5 poemas de Lucas dos Passos



Joana

 

mesmo que eu quisesse (e, acreditem,

um dia eu quis), não poderia

ser só joão ou contentar-me

com a impura ana.

 

ana traficava entorpecentes

no peito e mantinha a britânica

cabeça lúcida. joão,

franzino, media a espessura

das vidas pela sua ausência.

 

artista de um poema sem vírgulas,

ela fingia um verso frouxo,

e ele via o horizonte pelo

seu avesso, seu oco: insosso.

 

certo dia, os dois se meteram

numa fresta de minha estante e

geraram, sem que eu percebesse,

errante, simétrica, joana.

 

(In: Menos teu nome, 2016)

 

 

Malone morre

 

Tudo algum dia vai estar bem morto.

E depois? Depois nada.
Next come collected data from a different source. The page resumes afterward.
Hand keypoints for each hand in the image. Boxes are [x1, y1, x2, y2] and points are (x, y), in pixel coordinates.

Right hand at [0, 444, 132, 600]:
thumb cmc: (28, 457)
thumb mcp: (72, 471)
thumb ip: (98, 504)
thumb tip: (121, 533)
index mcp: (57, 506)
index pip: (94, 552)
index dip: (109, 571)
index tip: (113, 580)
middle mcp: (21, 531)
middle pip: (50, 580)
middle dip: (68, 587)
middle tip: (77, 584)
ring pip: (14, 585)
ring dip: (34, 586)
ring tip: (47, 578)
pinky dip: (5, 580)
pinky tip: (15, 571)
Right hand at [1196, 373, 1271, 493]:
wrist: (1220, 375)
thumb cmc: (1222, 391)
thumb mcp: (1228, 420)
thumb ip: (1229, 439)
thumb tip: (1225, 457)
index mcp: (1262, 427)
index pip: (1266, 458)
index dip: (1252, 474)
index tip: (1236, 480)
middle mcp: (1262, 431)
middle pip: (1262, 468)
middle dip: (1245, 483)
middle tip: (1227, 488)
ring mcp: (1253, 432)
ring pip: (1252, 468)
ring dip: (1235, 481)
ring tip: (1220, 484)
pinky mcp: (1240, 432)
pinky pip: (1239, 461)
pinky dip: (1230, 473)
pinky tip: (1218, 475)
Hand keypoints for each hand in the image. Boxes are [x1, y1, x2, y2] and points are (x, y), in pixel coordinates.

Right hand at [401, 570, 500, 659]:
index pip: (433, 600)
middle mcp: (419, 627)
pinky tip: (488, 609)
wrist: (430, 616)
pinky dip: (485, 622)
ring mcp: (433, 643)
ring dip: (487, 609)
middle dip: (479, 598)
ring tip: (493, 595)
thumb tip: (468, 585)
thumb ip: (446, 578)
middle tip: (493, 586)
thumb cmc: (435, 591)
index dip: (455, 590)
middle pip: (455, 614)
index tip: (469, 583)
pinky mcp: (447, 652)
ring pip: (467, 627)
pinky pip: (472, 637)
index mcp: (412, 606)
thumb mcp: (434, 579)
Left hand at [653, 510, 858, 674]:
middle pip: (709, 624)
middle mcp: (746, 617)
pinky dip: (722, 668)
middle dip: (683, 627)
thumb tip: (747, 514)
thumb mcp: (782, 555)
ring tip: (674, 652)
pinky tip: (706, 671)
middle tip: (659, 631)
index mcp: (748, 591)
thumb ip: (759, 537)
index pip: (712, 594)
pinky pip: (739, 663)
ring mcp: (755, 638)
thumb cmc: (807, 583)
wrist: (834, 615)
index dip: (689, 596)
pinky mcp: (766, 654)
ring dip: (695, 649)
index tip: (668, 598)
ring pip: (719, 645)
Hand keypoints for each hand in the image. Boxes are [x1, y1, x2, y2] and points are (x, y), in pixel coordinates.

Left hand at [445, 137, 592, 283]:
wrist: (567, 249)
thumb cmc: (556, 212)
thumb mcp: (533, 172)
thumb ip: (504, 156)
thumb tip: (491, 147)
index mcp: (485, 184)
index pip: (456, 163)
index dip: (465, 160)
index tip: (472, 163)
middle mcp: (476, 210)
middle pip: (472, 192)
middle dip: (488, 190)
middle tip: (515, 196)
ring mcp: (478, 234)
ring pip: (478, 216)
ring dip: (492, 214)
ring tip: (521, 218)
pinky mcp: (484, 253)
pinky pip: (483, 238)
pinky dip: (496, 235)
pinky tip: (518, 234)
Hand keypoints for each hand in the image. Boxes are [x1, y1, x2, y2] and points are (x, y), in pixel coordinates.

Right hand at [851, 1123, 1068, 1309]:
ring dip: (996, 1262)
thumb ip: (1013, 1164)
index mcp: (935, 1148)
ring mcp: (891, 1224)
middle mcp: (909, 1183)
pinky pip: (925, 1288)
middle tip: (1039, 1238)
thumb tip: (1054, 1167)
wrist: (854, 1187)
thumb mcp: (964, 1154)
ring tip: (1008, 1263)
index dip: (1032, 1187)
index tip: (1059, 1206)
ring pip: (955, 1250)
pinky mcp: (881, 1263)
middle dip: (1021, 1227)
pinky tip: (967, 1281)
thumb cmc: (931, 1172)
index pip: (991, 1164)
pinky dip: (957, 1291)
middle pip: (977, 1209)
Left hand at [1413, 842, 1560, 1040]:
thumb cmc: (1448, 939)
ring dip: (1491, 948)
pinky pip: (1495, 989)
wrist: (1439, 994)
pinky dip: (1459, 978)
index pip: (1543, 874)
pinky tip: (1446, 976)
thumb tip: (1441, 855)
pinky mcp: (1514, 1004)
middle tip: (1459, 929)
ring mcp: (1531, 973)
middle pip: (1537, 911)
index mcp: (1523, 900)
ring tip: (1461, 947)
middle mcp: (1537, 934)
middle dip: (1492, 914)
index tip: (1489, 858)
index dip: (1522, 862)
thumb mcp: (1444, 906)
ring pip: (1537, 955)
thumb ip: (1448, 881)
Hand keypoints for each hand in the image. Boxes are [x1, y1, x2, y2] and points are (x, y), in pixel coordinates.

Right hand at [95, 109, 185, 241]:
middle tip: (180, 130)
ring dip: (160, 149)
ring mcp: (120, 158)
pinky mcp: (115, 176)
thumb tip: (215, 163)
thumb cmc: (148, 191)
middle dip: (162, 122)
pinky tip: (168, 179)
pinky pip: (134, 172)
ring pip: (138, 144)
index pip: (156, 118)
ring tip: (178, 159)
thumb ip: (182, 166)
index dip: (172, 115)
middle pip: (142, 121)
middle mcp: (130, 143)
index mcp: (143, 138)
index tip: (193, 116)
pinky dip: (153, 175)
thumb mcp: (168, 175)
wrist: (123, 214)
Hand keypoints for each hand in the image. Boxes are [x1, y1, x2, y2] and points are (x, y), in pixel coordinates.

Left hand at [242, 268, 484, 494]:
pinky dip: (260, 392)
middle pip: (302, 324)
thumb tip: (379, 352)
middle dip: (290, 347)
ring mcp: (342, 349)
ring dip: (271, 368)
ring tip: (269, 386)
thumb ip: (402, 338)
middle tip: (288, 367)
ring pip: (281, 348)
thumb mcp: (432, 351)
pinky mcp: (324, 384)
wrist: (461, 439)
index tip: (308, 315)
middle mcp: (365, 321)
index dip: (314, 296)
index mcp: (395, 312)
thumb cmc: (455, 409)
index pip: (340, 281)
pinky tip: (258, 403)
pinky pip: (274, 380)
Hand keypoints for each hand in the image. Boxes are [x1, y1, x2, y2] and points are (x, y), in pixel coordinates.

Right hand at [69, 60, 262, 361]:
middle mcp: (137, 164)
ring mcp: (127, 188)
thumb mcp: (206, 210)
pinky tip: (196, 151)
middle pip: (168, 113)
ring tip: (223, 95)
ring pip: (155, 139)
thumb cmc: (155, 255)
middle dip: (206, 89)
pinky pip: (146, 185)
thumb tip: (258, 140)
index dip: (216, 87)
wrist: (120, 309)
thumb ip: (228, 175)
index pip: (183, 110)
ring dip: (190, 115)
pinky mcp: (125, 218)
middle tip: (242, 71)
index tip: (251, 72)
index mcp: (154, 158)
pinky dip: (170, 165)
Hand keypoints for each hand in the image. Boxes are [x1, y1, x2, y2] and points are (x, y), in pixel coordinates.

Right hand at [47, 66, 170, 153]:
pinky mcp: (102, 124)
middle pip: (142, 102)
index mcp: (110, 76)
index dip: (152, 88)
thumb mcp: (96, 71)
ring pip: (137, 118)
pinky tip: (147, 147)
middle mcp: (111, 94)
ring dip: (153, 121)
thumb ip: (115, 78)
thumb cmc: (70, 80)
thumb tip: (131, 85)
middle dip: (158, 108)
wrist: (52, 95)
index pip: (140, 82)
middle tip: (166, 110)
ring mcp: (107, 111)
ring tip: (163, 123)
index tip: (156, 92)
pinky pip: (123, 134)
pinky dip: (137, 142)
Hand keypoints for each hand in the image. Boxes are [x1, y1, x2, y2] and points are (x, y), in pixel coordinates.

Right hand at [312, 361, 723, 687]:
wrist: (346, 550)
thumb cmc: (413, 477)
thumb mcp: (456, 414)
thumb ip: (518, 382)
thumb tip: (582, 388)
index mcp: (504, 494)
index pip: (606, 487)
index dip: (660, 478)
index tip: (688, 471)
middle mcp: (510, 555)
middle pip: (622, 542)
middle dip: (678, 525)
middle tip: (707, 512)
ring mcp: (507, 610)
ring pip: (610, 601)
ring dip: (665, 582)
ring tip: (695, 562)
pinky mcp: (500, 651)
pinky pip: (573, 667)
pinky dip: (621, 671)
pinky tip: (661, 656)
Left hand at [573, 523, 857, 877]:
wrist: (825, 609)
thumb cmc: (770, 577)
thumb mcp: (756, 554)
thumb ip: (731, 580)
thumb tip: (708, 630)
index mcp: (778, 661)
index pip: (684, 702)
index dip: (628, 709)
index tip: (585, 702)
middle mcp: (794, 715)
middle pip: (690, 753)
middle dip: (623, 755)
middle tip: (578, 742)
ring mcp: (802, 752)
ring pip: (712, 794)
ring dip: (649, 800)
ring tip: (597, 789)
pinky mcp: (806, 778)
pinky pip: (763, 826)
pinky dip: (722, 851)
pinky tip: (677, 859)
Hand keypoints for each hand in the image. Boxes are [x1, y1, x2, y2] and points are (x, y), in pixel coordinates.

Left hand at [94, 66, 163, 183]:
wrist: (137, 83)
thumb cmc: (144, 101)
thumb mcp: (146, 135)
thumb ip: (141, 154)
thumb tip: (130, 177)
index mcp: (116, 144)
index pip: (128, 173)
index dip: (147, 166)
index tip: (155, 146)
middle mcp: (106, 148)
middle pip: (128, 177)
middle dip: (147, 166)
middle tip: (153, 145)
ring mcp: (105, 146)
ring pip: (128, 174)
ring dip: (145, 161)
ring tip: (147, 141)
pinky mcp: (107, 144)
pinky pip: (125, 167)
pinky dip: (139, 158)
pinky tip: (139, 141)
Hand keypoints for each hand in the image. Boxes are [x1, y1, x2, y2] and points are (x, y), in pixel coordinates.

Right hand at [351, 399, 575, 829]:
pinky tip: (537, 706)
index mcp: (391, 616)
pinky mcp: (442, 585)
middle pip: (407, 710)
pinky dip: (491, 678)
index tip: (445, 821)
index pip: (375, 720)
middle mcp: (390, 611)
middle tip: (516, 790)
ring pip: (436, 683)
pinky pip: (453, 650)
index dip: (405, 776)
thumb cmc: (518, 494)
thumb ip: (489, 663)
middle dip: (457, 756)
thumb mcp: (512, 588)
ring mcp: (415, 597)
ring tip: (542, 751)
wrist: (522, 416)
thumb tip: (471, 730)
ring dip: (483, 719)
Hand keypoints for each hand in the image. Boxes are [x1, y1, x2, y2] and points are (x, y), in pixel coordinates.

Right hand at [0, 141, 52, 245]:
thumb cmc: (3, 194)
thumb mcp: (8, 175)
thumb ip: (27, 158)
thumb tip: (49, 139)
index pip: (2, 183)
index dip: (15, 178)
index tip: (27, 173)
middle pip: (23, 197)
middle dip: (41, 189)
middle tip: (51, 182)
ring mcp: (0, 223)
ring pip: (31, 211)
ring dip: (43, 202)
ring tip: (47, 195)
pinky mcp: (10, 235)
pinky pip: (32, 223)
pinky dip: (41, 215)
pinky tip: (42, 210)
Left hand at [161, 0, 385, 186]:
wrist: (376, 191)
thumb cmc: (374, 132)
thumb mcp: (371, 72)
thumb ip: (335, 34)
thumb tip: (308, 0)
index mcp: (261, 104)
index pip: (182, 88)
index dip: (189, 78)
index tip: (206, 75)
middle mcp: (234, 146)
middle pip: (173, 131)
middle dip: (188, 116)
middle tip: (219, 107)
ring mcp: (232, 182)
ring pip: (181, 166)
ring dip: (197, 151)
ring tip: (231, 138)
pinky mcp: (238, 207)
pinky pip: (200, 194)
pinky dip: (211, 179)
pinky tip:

O que veio antes –

se foi quarto de hospício ou de hospital,

centro espírita, igreja – não importa:

 

o tempo sempre esmaga tudo (dizem

os tolos que no fim ele até cura)

quando passa, imponente, pelas ruas

da memória, ou por concreta avenida;

 

o passado só volta demolido

como um monte de cacos empilhados

com um contorno algo inverossímil;

 

e a história recalcitra recalcada.

Vida e livro só deixam a falida

crônica de uma morte anunciada.

 

(In: Menos teu nome, 2016)

 

 

Enxaqueca

 

Você deve entender, meu amor, que a

enxaqueca é uma dor constante que age

 

como que corroendo os ossos da alma;

não se distrai nem se alivia: ama,

 

como a dor em silêncio, o leito escuro,

mas em focos de luz se refestela,

na cabeça pesada, como agulhas

 

que se fazem lâminas de tortura

física e metafórica, pois se elas

passeiam sobre os olhos, resolutas,

 

roubam não só o espírito de um dia

útil, que então se perde em letargia,

 

como deixam na mente a massa turva

que, de tudo, subtrai nossa leitura.

 

(In: Mais nada, 2021)

 

 

a morte à meia luz

 

a morte à meia luz

sentida contradiz

(reclusa até o fim

do assunto no capuz);

 

me nega tudo e, assim,

não assume que ficou,

na noite que passou,

de bruços no capim;

 

deitou foice e nariz

na grama fria e nem

virou e nem gemeu –

 

a morte enfim se deu.

mas não sei bem a quem,

súbito então me diz.

 

(In: Mais nada, 2021)

 

 

carnaval

 

o dia pedia – e eu não recusei

desci de novo às ruas, dessa vez

de escada ou elevador, não lembro.

moto-contínuo empesteei a calçada

com meu melhor perfume francês.

irônica, caruda, liberada

abanava conselhos, cortava olhares

com a coragem soberba dos bêbados

ou estupidez de adolescente

deixei que me levasse o toque do pandeiro

e decididamente dei bandeira

travestida, linda, de pierrot

histérica e erótica pierrette

debaixo do sol que a noite anoitece.

 

(In: Mais nada, 2021)

 

Ilustrações: Luis Dourdil

 

 

Lucas dos Passos, natural de Vila Velha e radicado em Vitória (ES), publicou os livros de poemas Menos teu nome (Cousa, 2016) e Mais nada (Patuá, 2021). Dedicado ao estudo dos ritmos da poesia brasileira contemporânea, desenvolve pesquisas sobre o tema no Instituto Federal do Espírito Santo (Ifes), onde atua, como professor de Língua Latina e Literatura, desde 2012.